Understanding human emotions is an important step to build natural human-computer interfaces. A wide range of applications is emerging in marketing, education, health care and entertainment that can benefit from the automatic emotion recognition. For example, service robots can improve the customer satisfaction by adjusting their reactions towards the customers’ emotion states; patients with mental diseases could be better treated with the virtual emotional companion.
Our researches focus on the emotion recognition problem with the two leading emotion models in cognitive science: the categorical emotion and the dimensional emotion. Since emotions are conveyed through multiple human behaviors, we develop our emotion recognition system using multiple modalities such as speech, verbal content, facial expression, and body movement. We explore the unimodal discriminative features, temporal dynamic of emotions and multimodal fusion strategies. Our goal is to build artificial intelligence with high emotional quotation.

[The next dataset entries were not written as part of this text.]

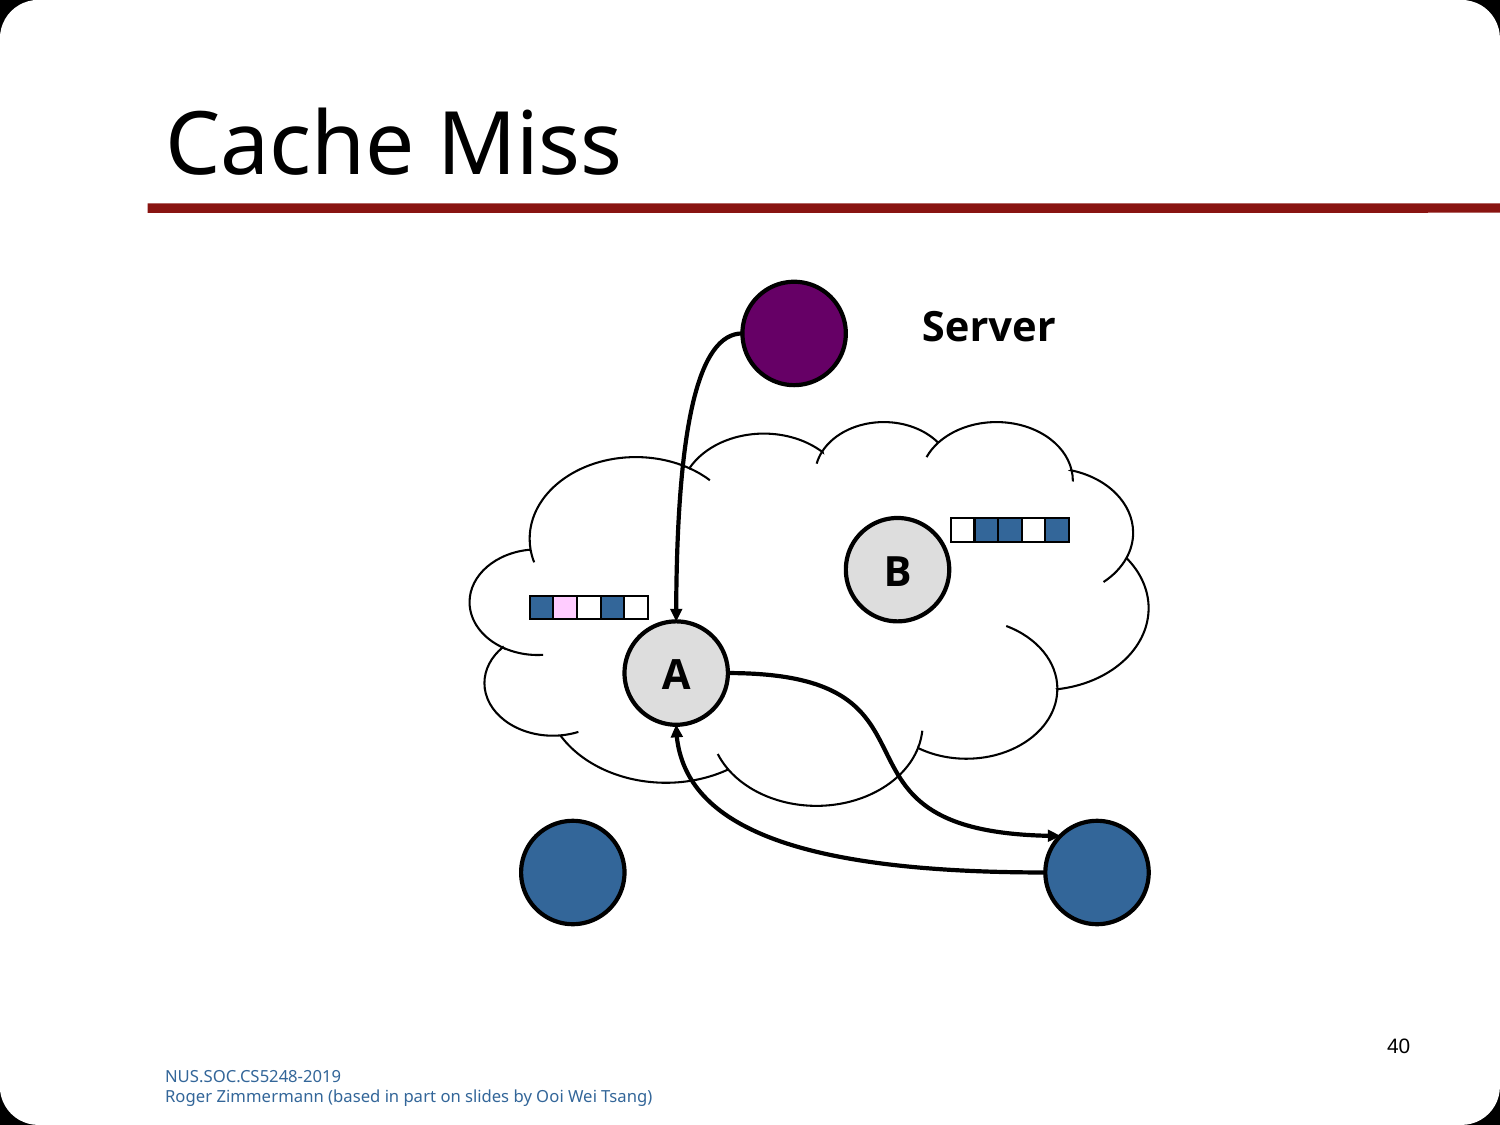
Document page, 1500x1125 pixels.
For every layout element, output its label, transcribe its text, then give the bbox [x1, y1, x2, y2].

text_box Server [907, 292, 1072, 357]
text_box B [845, 517, 950, 622]
text_box [1045, 820, 1149, 925]
text_box [469, 457, 675, 783]
title Cache Miss [149, 45, 1426, 234]
text_box [685, 696, 724, 725]
footer [549, 1024, 1038, 1101]
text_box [676, 726, 1044, 873]
text_box A [624, 621, 728, 725]
text_box [742, 281, 846, 386]
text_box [676, 333, 741, 620]
slide_number NUS.SOC.CS5248-2019 Roger Zimmermann (based in part on slides by Ooi Wei Tsang) [149, 1058, 549, 1101]
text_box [529, 595, 649, 620]
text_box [950, 517, 1070, 542]
text_box [521, 820, 625, 925]
text_box [704, 422, 1149, 689]
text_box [729, 672, 1061, 835]
slide_number 40 [1112, 1024, 1426, 1101]
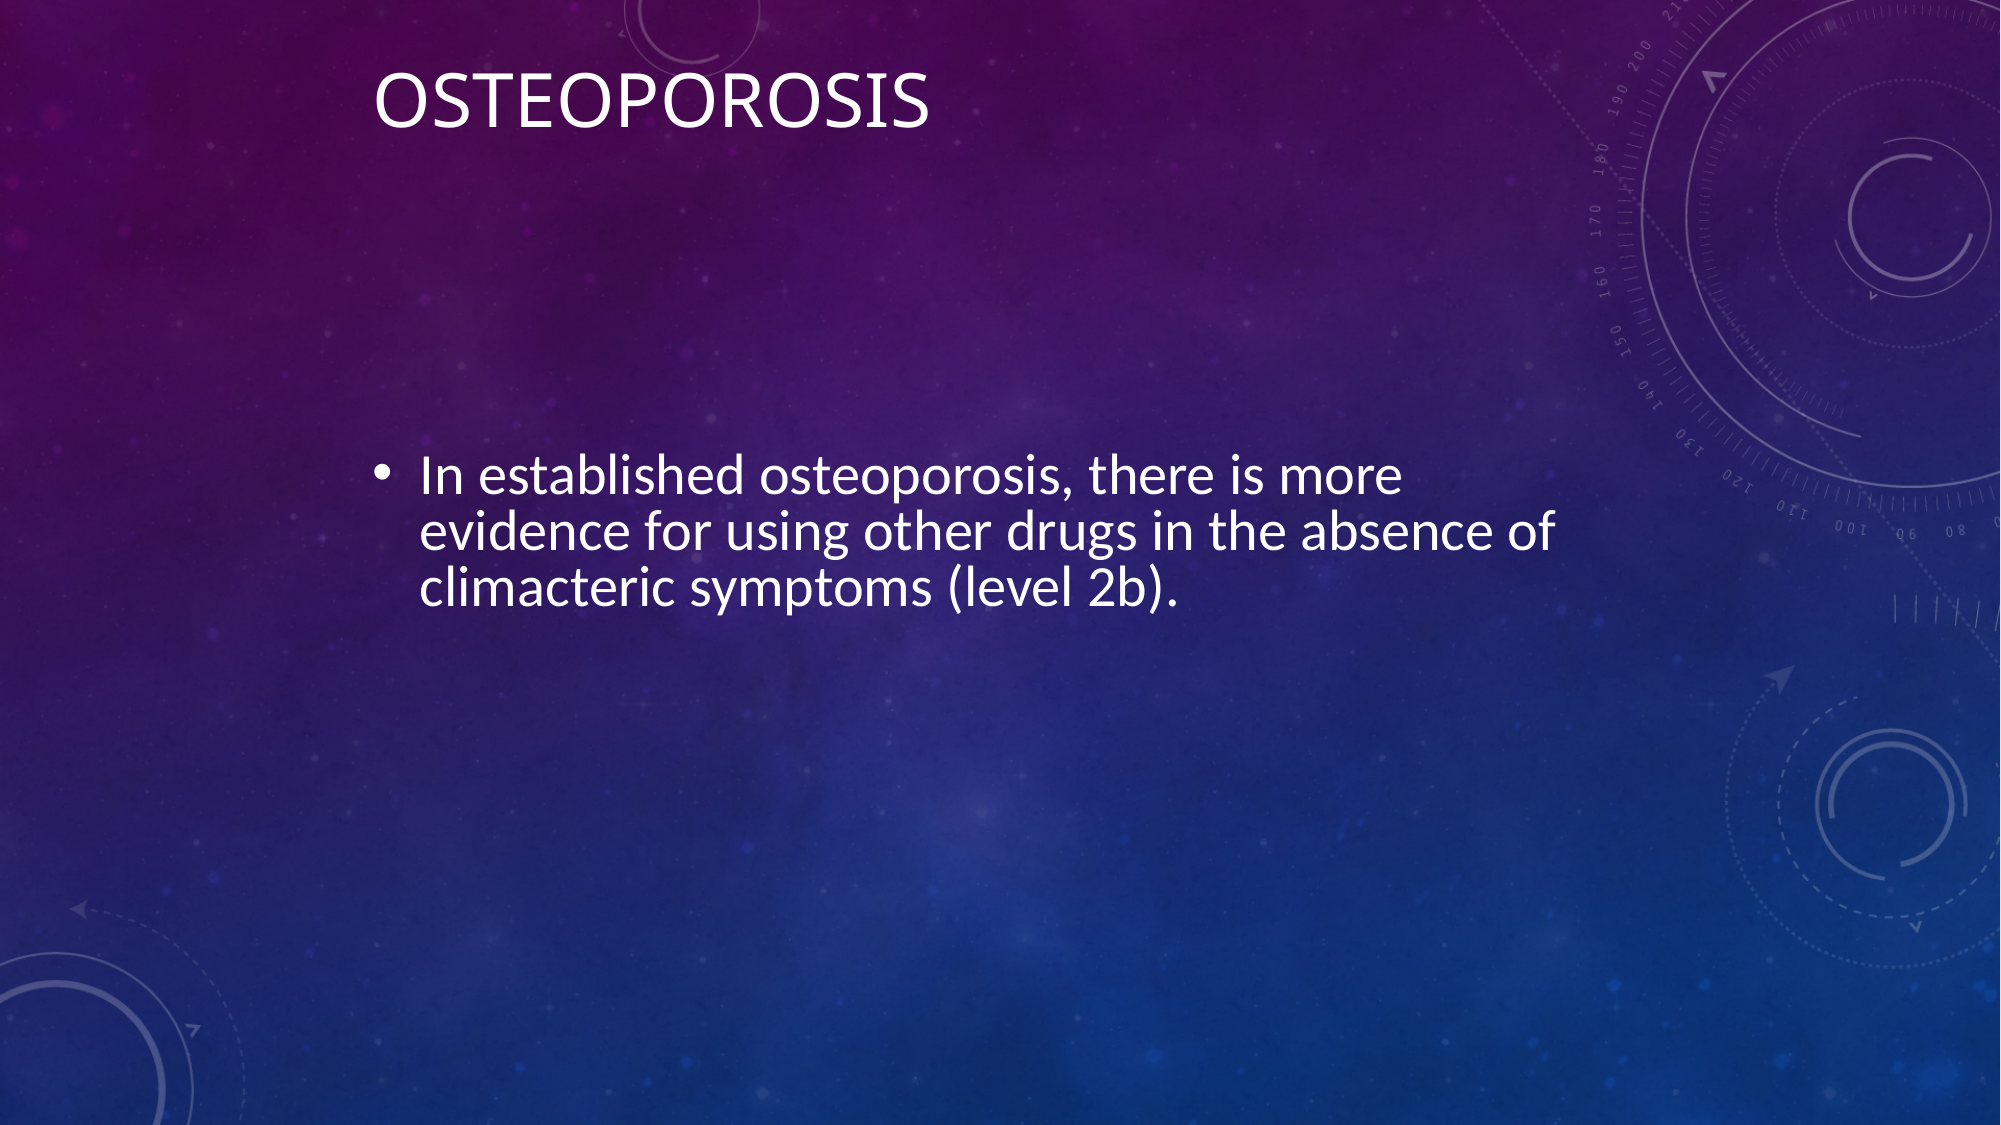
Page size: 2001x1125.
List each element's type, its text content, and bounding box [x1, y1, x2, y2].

History event related knowledge is precious and multimedia such as imagery is a powerful medium that records diverse information about the event. In this work, we automatically construct an image/multimedia profile given a one sentence description of the historic event which contains where, when, who and what elements. Such a simple input requirement makes our solution easy to scale up and support a wide range of culture preservation and curation related applications ranging from wikipedia enrichment to history education. Furthermore, we automatically add explicit semantic information to image profiling by linking images in the profile with related phrases in the event description.
Generating natural language descriptions of visual content is an intriguing task. It has a wide range of applications such as text summarization for video preview, assisting blind people, or improving search quality for online videos. Different from images, a video consists of multimodalities, such as visual modality and aural modality. Visual modality provides rich information for understanding the semantic contents of the video such as motion, object, scene and so on from the visual perspecive, while aural modality provides rich information from sound and speech perspective. Our work focuses on the multi-modality fusion problem in the video description task.